In a university where one out of five international students is from India, the country has never really been far from its management's consciousness. But now Purdue University, one of America's most respected institutions, is going all out to engage India, which many of its faculty members describe as "one of the two most exciting destinations".
Set amid America's heartland and known particularly for its excellence in teaching engineering, agriculture and pharmacy, Purdue has traditionally drawn a large number of students from India.
Currently, of the 4,831 international students enrolled at Purdue in the academic year, 1,021 are from India. China with 782 and South Korea with 680 complete the top three countries from international students come to study in large numbers. The university also has more than 85 faculty of Indian origin, mostly in engineering, management and science.
After Purdue president Martin C. Jischke visited India in November 2004, he came back convinced that the university's Asia focus should be on India and China.
Charles Rutledge, vice president for research, who is leading a delegation to India from Jan 29 to Feb 7, says: "I am really looking forward to going to India at a time of great progress. I believe Purdue with its expertise in agriculture, pharmacy and engineering can contribute a great deal to India."
An organic chemist, Rutledge is particularly excited about a research agreement with India's Department of Science and Technology scheduled to be signed in New Delhi Feb 5.
"We hope this visit and this agreement with the Indian government's leading science and technology agency will boost Purdue's visibility at the highest levels of India and at the grassroots level, where the seeds of cutting-edge university research are being planted," Rutledge said in an interview.
"Of Purdue's international enrollment, India provides Purdue with more students than any other country. And by expanding the bridge between India and Purdue's Discovery Park, we look to become a preferred US institution for research collaborations with India," he said.
The agreement will establish formal research collaborations and exchanges of researchers, students and faculty between Purdue and Indian institutions.
Apart from Rutledge, the four-member delegation will consist of Alan H. Rebar, executive director of Discovery Park; Pankaj Sharma, assistant director of Discovery Park; and Jay P. Gore, interim director of Discovery Park's Energy Center and Purdue's Vincent P. Reilly Professor of Mechanical Engineering and associate dean of the College of Engineering.
Discovery Park is Purdue's impressive $330 million interdisciplinary complex tackling challenges in areas ranging from alternative energy and health-care delivery to nanotechnology and cyber infrastructure.
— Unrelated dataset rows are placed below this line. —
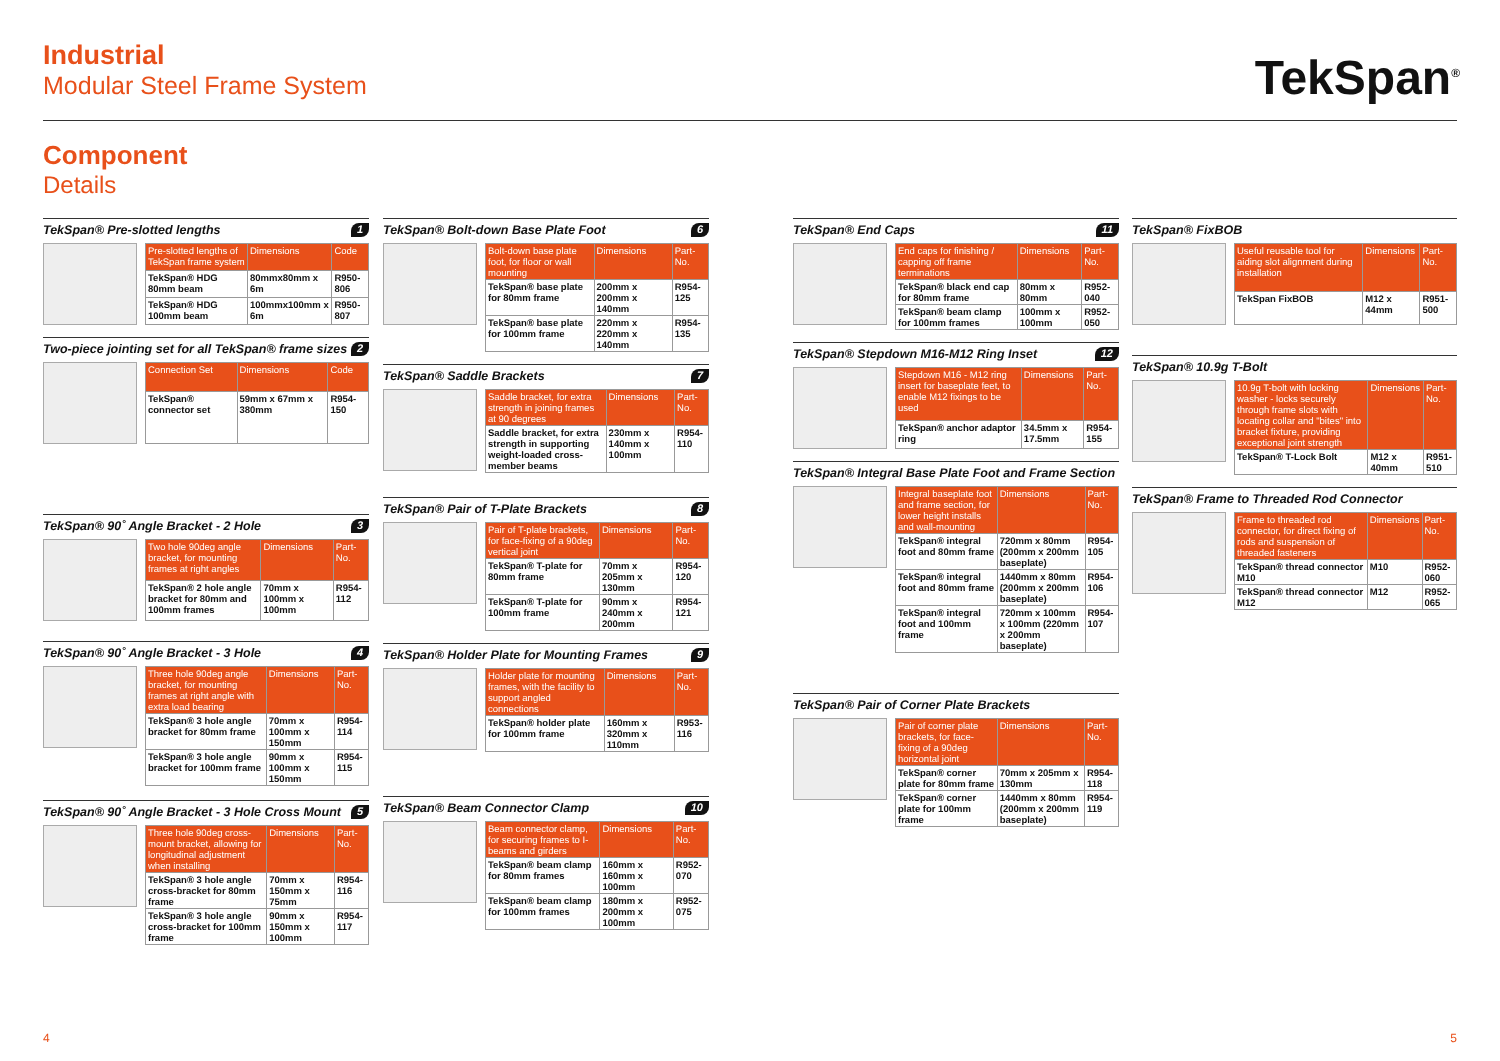Industrial
Modular Steel Frame System
TekSpan<sup>®</sup>
Component
Details
TekSpan® Pre-slotted lengths 1
| Pre-slotted lengths of TekSpan frame system | Dimensions | Code |
| --- | --- | --- |
| TekSpan® HDG 80mm beam | 80mmx80mm x 6m | R950-806 |
| TekSpan® HDG 100mm beam | 100mmx100mm x 6m | R950-807 |
Two-piece jointing set for all TekSpan® frame sizes 2
| Connection Set | Dimensions | Code |
| --- | --- | --- |
| TekSpan® connector set | 59mm x 67mm x 380mm | R954-150 |
TekSpan® 90˚ Angle Bracket - 2 Hole 3
| Two hole 90deg angle bracket, for mounting frames at right angles | Dimensions | Part-No. |
| --- | --- | --- |
| TekSpan® 2 hole angle bracket for 80mm and 100mm frames | 70mm x 100mm x 100mm | R954-112 |
TekSpan® 90˚ Angle Bracket - 3 Hole 4
| Three hole 90deg angle bracket, for mounting frames at right angle with extra load bearing | Dimensions | Part-No. |
| --- | --- | --- |
| TekSpan® 3 hole angle bracket for 80mm frame | 70mm x 100mm x 150mm | R954-114 |
| TekSpan® 3 hole angle bracket for 100mm frame | 90mm x 100mm x 150mm | R954-115 |
TekSpan® 90˚ Angle Bracket - 3 Hole Cross Mount 5
| Three hole 90deg cross-mount bracket, allowing for longitudinal adjustment when installing | Dimensions | Part-No. |
| --- | --- | --- |
| TekSpan® 3 hole angle cross-bracket for 80mm frame | 70mm x 150mm x 75mm | R954-116 |
| TekSpan® 3 hole angle cross-bracket for 100mm frame | 90mm x 150mm x 100mm | R954-117 |
TekSpan® Bolt-down Base Plate Foot 6
| Bolt-down base plate foot, for floor or wall mounting | Dimensions | Part-No. |
| --- | --- | --- |
| TekSpan® base plate for 80mm frame | 200mm x 200mm x 140mm | R954-125 |
| TekSpan® base plate for 100mm frame | 220mm x 220mm x 140mm | R954-135 |
TekSpan® Saddle Brackets 7
| Saddle bracket, for extra strength in joining frames at 90 degrees | Dimensions | Part-No. |
| --- | --- | --- |
| Saddle bracket, for extra strength in supporting weight-loaded cross-member beams | 230mm x 140mm x 100mm | R954-110 |
TekSpan® Pair of T-Plate Brackets 8
| Pair of T-plate brackets, for face-fixing of a 90deg vertical joint | Dimensions | Part-No. |
| --- | --- | --- |
| TekSpan® T-plate for 80mm frame | 70mm x 205mm x 130mm | R954-120 |
| TekSpan® T-plate for 100mm frame | 90mm x 240mm x 200mm | R954-121 |
TekSpan® Holder Plate for Mounting Frames 9
| Holder plate for mounting frames, with the facility to support angled connections | Dimensions | Part-No. |
| --- | --- | --- |
| TekSpan® holder plate for 100mm frame | 160mm x 320mm x 110mm | R953-116 |
TekSpan® Beam Connector Clamp 10
| Beam connector clamp, for securing frames to I-beams and girders | Dimensions | Part-No. |
| --- | --- | --- |
| TekSpan® beam clamp for 80mm frames | 160mm x 160mm x 100mm | R952-070 |
| TekSpan® beam clamp for 100mm frames | 180mm x 200mm x 100mm | R952-075 |
TekSpan® End Caps 11
| End caps for finishing / capping off frame terminations | Dimensions | Part-No. |
| --- | --- | --- |
| TekSpan® black end cap for 80mm frame | 80mm x 80mm | R952-040 |
| TekSpan® beam clamp for 100mm frames | 100mm x 100mm | R952-050 |
TekSpan® Stepdown M16-M12 Ring Inset 12
| Stepdown M16 - M12 ring insert for baseplate feet, to enable M12 fixings to be used | Dimensions | Part-No. |
| --- | --- | --- |
| TekSpan® anchor adaptor ring | 34.5mm x 17.5mm | R954-155 |
TekSpan® Integral Base Plate Foot and Frame Section
| Integral baseplate foot and frame section, for lower height installs and wall-mounting | Dimensions | Part-No. |
| --- | --- | --- |
| TekSpan® integral foot and 80mm frame | 720mm x 80mm (200mm x 200mm baseplate) | R954-105 |
| TekSpan® integral foot and 80mm frame | 1440mm x 80mm (200mm x 200mm baseplate) | R954-106 |
| TekSpan® integral foot and 100mm frame | 720mm x 100mm x 100mm (220mm x 200mm baseplate) | R954-107 |
TekSpan® Pair of Corner Plate Brackets
| Pair of corner plate brackets, for face-fixing of a 90deg horizontal joint | Dimensions | Part-No. |
| --- | --- | --- |
| TekSpan® corner plate for 80mm frame | 70mm x 205mm x 130mm | R954-118 |
| TekSpan® corner plate for 100mm frame | 1440mm x 80mm (200mm x 200mm baseplate) | R954-119 |
TekSpan® FixBOB
| Useful reusable tool for aiding slot alignment during installation | Dimensions | Part-No. |
| --- | --- | --- |
| TekSpan FixBOB | M12 x 44mm | R951-500 |
TekSpan® 10.9g T-Bolt
| 10.9g T-bolt with locking washer - locks securely through frame slots with locating collar and "bites" into bracket fixture, providing exceptional joint strength | Dimensions | Part-No. |
| --- | --- | --- |
| TekSpan® T-Lock Bolt | M12 x 40mm | R951-510 |
TekSpan® Frame to Threaded Rod Connector
| Frame to threaded rod connector, for direct fixing of rods and suspension of threaded fasteners | Dimensions | Part-No. |
| --- | --- | --- |
| TekSpan® thread connector M10 | M10 | R952-060 |
| TekSpan® thread connector M12 | M12 | R952-065 |
4 5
"We believe that many scientific and economic challenges that India faces today align closely with the work we do at Discovery Park. The time has never been as opportune as it is now for India and Purdue to work together," Sharma said.
He said that officials in Amethi in Uttar Pradesh had announced plans to open a 60-acre Discovery Park research complex, modelled after Purdue's Discovery Park with a focus on health, education and agribusiness.
The Purdue delegation's week-long visit will feature meetings with academic and political leaders in the research areas of nanotechnology, entrepreneurship, energy, life sciences, IT, health care, pharmaceuticals, agriculture and the environment, according to Rutledge.
Meetings also are planned with officials at several research facilities in India, including the Indian Institute of Science, Jawaharlal Nehru Centre for Advanced Scientific Research, Centre for Cellular and Molecular Biology, Tata Energy Research Institute, Jawaharlal Nehru University, Indian Institute of Technology in New Delhi, Indian Institute of Information Technology in Allahabad and Indian School of Business in Hyderabad.
Purdue officials will meet top executives at Dr. Reddy's Laboratories Ltd in Hyderabad, Infosys Technologies Ltd in Bangalore and Satyam Computer Services Ltd in Hyderabad.
"With a middle class of 300 million people fascinated with buying American-made products, India, as the world's largest democracy, is poised to eclipse Japan and China as Asia's fastest growing economy by 2010," Rebar was quoted as saying by a Purdue release.
"We believe Discovery Park is ideally suited to help Purdue expand and collaborate with institutions, governmental agencies, researchers and industries in countries such as India."
"As economic neighbours and trade partners in a flat world, we know that India faces many of the same challenges in the areas of energy, science and technology that we face in this nation," Gore said. "The expansion of this partnership to India's primary government research agency will benefit both of us as we travel this challenging world together."
In January 2006, Purdue Provost Sally Mason led a group of university officials who spent a week in India.
During the visit they signed a five-year agreement with the Tata Institute of Fundamental Research in Mumbai to foster collaborations in life sciences fields between Indian scientists and Purdue researchers from the Bindley Bioscience Center at Discovery Park.
Some of India's most high profile names, including C.N.R. Rao, an eminent scientist and policy advisor, and industry leaders such as Ravi Venkatesan, the India chief of Microsoft, as well as Satish Reddy and G.V. Prasad, COO and CEO respectively of Dr. Reddy's Laboratories are Purdue alumni.